YOUR INSTRUCTIONS
What is needed here is an exact copy of all the data.

============

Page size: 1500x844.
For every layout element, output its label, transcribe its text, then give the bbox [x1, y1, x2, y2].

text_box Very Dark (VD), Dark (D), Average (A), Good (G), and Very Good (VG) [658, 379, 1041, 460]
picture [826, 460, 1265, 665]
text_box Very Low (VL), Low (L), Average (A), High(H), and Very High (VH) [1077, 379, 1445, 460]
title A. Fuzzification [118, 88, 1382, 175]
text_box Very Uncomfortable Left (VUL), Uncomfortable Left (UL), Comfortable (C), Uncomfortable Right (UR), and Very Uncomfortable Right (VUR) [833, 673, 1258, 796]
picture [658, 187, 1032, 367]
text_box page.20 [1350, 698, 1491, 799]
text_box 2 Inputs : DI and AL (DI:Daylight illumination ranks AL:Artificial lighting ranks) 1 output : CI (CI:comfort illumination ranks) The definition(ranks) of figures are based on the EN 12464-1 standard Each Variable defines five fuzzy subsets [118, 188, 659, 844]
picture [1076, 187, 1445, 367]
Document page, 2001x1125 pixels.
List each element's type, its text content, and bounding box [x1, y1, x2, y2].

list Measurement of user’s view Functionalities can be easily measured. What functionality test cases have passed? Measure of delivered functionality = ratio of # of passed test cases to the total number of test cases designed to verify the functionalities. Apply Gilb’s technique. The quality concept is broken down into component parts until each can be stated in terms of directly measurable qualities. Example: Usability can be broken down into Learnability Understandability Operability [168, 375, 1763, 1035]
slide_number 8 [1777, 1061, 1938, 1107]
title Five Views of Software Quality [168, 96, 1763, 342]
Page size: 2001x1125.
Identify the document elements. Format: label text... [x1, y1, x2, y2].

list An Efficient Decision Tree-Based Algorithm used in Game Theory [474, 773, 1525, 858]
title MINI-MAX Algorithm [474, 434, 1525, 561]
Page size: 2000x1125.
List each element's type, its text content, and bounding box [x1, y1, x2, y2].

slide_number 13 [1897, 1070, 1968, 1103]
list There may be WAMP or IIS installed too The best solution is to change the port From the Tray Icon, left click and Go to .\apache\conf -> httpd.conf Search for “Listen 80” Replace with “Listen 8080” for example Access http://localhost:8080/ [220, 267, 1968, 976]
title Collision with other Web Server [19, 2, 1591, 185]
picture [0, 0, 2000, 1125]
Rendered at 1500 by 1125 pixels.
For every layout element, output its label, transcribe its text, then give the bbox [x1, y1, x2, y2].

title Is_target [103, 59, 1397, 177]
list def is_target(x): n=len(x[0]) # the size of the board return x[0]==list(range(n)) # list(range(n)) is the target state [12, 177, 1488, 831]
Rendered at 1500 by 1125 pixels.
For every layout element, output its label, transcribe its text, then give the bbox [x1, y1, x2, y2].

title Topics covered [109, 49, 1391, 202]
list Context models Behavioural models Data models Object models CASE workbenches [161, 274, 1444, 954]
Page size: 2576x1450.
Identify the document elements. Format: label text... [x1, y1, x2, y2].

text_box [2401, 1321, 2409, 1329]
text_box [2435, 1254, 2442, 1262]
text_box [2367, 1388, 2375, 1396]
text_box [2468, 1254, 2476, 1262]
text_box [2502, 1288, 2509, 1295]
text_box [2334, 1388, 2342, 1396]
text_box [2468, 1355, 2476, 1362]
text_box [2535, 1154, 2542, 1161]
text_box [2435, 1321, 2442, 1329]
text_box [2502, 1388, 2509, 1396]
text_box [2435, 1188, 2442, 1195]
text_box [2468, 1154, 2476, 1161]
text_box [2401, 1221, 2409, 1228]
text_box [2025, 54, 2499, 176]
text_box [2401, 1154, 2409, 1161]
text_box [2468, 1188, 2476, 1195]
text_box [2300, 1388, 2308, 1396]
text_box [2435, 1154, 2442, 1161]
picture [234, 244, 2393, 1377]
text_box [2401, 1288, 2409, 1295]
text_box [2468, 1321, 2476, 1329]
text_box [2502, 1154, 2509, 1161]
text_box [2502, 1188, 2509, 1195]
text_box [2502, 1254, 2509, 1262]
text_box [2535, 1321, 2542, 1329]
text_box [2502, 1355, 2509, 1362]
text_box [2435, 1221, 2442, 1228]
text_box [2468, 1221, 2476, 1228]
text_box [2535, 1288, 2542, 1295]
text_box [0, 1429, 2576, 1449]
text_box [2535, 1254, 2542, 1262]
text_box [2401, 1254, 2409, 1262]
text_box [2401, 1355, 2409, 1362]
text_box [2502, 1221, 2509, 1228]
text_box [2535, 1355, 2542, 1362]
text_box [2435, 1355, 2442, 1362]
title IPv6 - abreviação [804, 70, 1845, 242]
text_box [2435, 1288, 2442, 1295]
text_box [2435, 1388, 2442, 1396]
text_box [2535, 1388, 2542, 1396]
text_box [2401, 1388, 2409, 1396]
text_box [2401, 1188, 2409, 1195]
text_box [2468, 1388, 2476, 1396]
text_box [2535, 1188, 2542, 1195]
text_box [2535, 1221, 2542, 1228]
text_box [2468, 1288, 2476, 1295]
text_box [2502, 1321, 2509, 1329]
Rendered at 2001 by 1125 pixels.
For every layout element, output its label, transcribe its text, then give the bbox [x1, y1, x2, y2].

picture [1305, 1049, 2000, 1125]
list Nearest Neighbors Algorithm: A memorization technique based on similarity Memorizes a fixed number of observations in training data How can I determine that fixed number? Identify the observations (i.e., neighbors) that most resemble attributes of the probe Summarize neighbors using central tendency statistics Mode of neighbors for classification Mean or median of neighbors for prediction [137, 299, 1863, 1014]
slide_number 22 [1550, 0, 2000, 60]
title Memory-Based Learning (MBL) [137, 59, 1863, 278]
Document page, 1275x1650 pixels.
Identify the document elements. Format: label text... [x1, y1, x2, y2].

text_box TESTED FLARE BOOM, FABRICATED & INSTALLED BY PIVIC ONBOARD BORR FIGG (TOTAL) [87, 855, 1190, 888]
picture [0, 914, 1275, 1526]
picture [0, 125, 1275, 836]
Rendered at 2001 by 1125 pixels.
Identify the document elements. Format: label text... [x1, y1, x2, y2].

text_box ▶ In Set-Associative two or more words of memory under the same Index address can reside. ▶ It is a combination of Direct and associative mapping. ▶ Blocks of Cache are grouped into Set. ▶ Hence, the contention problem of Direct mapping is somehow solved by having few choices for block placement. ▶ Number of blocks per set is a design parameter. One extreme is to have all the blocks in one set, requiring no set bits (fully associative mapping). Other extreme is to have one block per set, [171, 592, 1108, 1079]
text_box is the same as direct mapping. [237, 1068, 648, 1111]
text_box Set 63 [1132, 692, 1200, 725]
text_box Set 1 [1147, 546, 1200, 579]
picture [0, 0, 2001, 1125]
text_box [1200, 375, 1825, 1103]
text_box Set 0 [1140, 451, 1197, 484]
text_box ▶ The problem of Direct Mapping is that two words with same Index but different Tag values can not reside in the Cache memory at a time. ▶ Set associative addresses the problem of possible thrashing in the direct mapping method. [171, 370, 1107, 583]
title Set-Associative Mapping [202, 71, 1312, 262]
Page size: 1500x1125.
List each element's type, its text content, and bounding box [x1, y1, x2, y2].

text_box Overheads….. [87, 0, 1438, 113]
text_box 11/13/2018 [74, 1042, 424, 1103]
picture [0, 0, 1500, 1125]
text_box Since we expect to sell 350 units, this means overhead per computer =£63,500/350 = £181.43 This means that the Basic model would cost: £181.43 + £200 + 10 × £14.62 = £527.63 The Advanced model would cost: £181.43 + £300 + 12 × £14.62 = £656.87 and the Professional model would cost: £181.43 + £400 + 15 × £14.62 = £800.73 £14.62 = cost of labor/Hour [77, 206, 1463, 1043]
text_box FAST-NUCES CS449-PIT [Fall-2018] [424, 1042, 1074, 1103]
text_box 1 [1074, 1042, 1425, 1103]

============

TASK RESPONSE
Page size: 1500x844.
For every layout element, output its label, transcribe its text, then give the bbox [x1, y1, x2, y2].

text_box Very Dark (VD), Dark (D), Average (A), Good (G), and Very Good (VG) [658, 379, 1041, 460]
picture [826, 460, 1265, 665]
text_box Very Low (VL), Low (L), Average (A), High(H), and Very High (VH) [1077, 379, 1445, 460]
title A. Fuzzification [118, 88, 1382, 175]
text_box Very Uncomfortable Left (VUL), Uncomfortable Left (UL), Comfortable (C), Uncomfortable Right (UR), and Very Uncomfortable Right (VUR) [833, 673, 1258, 796]
picture [658, 187, 1032, 367]
text_box page.20 [1350, 698, 1491, 799]
text_box 2 Inputs : DI and AL (DI:Daylight illumination ranks AL:Artificial lighting ranks) 1 output : CI (CI:comfort illumination ranks) The definition(ranks) of figures are based on the EN 12464-1 standard Each Variable defines five fuzzy subsets [118, 188, 659, 844]
picture [1076, 187, 1445, 367]
Document page, 2001x1125 pixels.
List each element's type, its text content, and bounding box [x1, y1, x2, y2].

list Measurement of user’s view Functionalities can be easily measured. What functionality test cases have passed? Measure of delivered functionality = ratio of # of passed test cases to the total number of test cases designed to verify the functionalities. Apply Gilb’s technique. The quality concept is broken down into component parts until each can be stated in terms of directly measurable qualities. Example: Usability can be broken down into Learnability Understandability Operability [168, 375, 1763, 1035]
slide_number 8 [1777, 1061, 1938, 1107]
title Five Views of Software Quality [168, 96, 1763, 342]
Page size: 2001x1125.
Identify the document elements. Format: label text... [x1, y1, x2, y2].

list An Efficient Decision Tree-Based Algorithm used in Game Theory [474, 773, 1525, 858]
title MINI-MAX Algorithm [474, 434, 1525, 561]
Page size: 2000x1125.
List each element's type, its text content, and bounding box [x1, y1, x2, y2].

slide_number 13 [1897, 1070, 1968, 1103]
list There may be WAMP or IIS installed too The best solution is to change the port From the Tray Icon, left click and Go to .\apache\conf -> httpd.conf Search for “Listen 80” Replace with “Listen 8080” for example Access http://localhost:8080/ [220, 267, 1968, 976]
title Collision with other Web Server [19, 2, 1591, 185]
picture [0, 0, 2000, 1125]
Rendered at 1500 by 1125 pixels.
For every layout element, output its label, transcribe its text, then give the bbox [x1, y1, x2, y2].

title Is_target [103, 59, 1397, 177]
list def is_target(x): n=len(x[0]) # the size of the board return x[0]==list(range(n)) # list(range(n)) is the target state [12, 177, 1488, 831]
Rendered at 1500 by 1125 pixels.
For every layout element, output its label, transcribe its text, then give the bbox [x1, y1, x2, y2].

title Topics covered [109, 49, 1391, 202]
list Context models Behavioural models Data models Object models CASE workbenches [161, 274, 1444, 954]
Page size: 2576x1450.
Identify the document elements. Format: label text... [x1, y1, x2, y2].

text_box [2401, 1321, 2409, 1329]
text_box [2435, 1254, 2442, 1262]
text_box [2367, 1388, 2375, 1396]
text_box [2468, 1254, 2476, 1262]
text_box [2502, 1288, 2509, 1295]
text_box [2334, 1388, 2342, 1396]
text_box [2468, 1355, 2476, 1362]
text_box [2535, 1154, 2542, 1161]
text_box [2435, 1321, 2442, 1329]
text_box [2502, 1388, 2509, 1396]
text_box [2435, 1188, 2442, 1195]
text_box [2468, 1154, 2476, 1161]
text_box [2401, 1221, 2409, 1228]
text_box [2025, 54, 2499, 176]
text_box [2401, 1154, 2409, 1161]
text_box [2468, 1188, 2476, 1195]
text_box [2300, 1388, 2308, 1396]
text_box [2435, 1154, 2442, 1161]
picture [234, 244, 2393, 1377]
text_box [2401, 1288, 2409, 1295]
text_box [2468, 1321, 2476, 1329]
text_box [2502, 1154, 2509, 1161]
text_box [2502, 1188, 2509, 1195]
text_box [2502, 1254, 2509, 1262]
text_box [2535, 1321, 2542, 1329]
text_box [2502, 1355, 2509, 1362]
text_box [2435, 1221, 2442, 1228]
text_box [2468, 1221, 2476, 1228]
text_box [2535, 1288, 2542, 1295]
text_box [0, 1429, 2576, 1449]
text_box [2535, 1254, 2542, 1262]
text_box [2401, 1254, 2409, 1262]
text_box [2401, 1355, 2409, 1362]
text_box [2502, 1221, 2509, 1228]
text_box [2535, 1355, 2542, 1362]
text_box [2435, 1355, 2442, 1362]
title IPv6 - abreviação [804, 70, 1845, 242]
text_box [2435, 1288, 2442, 1295]
text_box [2435, 1388, 2442, 1396]
text_box [2535, 1388, 2542, 1396]
text_box [2401, 1388, 2409, 1396]
text_box [2401, 1188, 2409, 1195]
text_box [2468, 1388, 2476, 1396]
text_box [2535, 1188, 2542, 1195]
text_box [2535, 1221, 2542, 1228]
text_box [2468, 1288, 2476, 1295]
text_box [2502, 1321, 2509, 1329]
Rendered at 2001 by 1125 pixels.
For every layout element, output its label, transcribe its text, then give the bbox [x1, y1, x2, y2].

picture [1305, 1049, 2000, 1125]
list Nearest Neighbors Algorithm: A memorization technique based on similarity Memorizes a fixed number of observations in training data How can I determine that fixed number? Identify the observations (i.e., neighbors) that most resemble attributes of the probe Summarize neighbors using central tendency statistics Mode of neighbors for classification Mean or median of neighbors for prediction [137, 299, 1863, 1014]
slide_number 22 [1550, 0, 2000, 60]
title Memory-Based Learning (MBL) [137, 59, 1863, 278]
Document page, 1275x1650 pixels.
Identify the document elements. Format: label text... [x1, y1, x2, y2].

text_box TESTED FLARE BOOM, FABRICATED & INSTALLED BY PIVIC ONBOARD BORR FIGG (TOTAL) [87, 855, 1190, 888]
picture [0, 914, 1275, 1526]
picture [0, 125, 1275, 836]
Rendered at 2001 by 1125 pixels.
Identify the document elements. Format: label text... [x1, y1, x2, y2].

text_box ▶ In Set-Associative two or more words of memory under the same Index address can reside. ▶ It is a combination of Direct and associative mapping. ▶ Blocks of Cache are grouped into Set. ▶ Hence, the contention problem of Direct mapping is somehow solved by having few choices for block placement. ▶ Number of blocks per set is a design parameter. One extreme is to have all the blocks in one set, requiring no set bits (fully associative mapping). Other extreme is to have one block per set, [171, 592, 1108, 1079]
text_box is the same as direct mapping. [237, 1068, 648, 1111]
text_box Set 63 [1132, 692, 1200, 725]
text_box Set 1 [1147, 546, 1200, 579]
picture [0, 0, 2001, 1125]
text_box [1200, 375, 1825, 1103]
text_box Set 0 [1140, 451, 1197, 484]
text_box ▶ The problem of Direct Mapping is that two words with same Index but different Tag values can not reside in the Cache memory at a time. ▶ Set associative addresses the problem of possible thrashing in the direct mapping method. [171, 370, 1107, 583]
title Set-Associative Mapping [202, 71, 1312, 262]
Page size: 1500x1125.
List each element's type, its text content, and bounding box [x1, y1, x2, y2].

text_box Overheads….. [87, 0, 1438, 113]
text_box 11/13/2018 [74, 1042, 424, 1103]
picture [0, 0, 1500, 1125]
text_box Since we expect to sell 350 units, this means overhead per computer =£63,500/350 = £181.43 This means that the Basic model would cost: £181.43 + £200 + 10 × £14.62 = £527.63 The Advanced model would cost: £181.43 + £300 + 12 × £14.62 = £656.87 and the Professional model would cost: £181.43 + £400 + 15 × £14.62 = £800.73 £14.62 = cost of labor/Hour [77, 206, 1463, 1043]
text_box FAST-NUCES CS449-PIT [Fall-2018] [424, 1042, 1074, 1103]
text_box 1 [1074, 1042, 1425, 1103]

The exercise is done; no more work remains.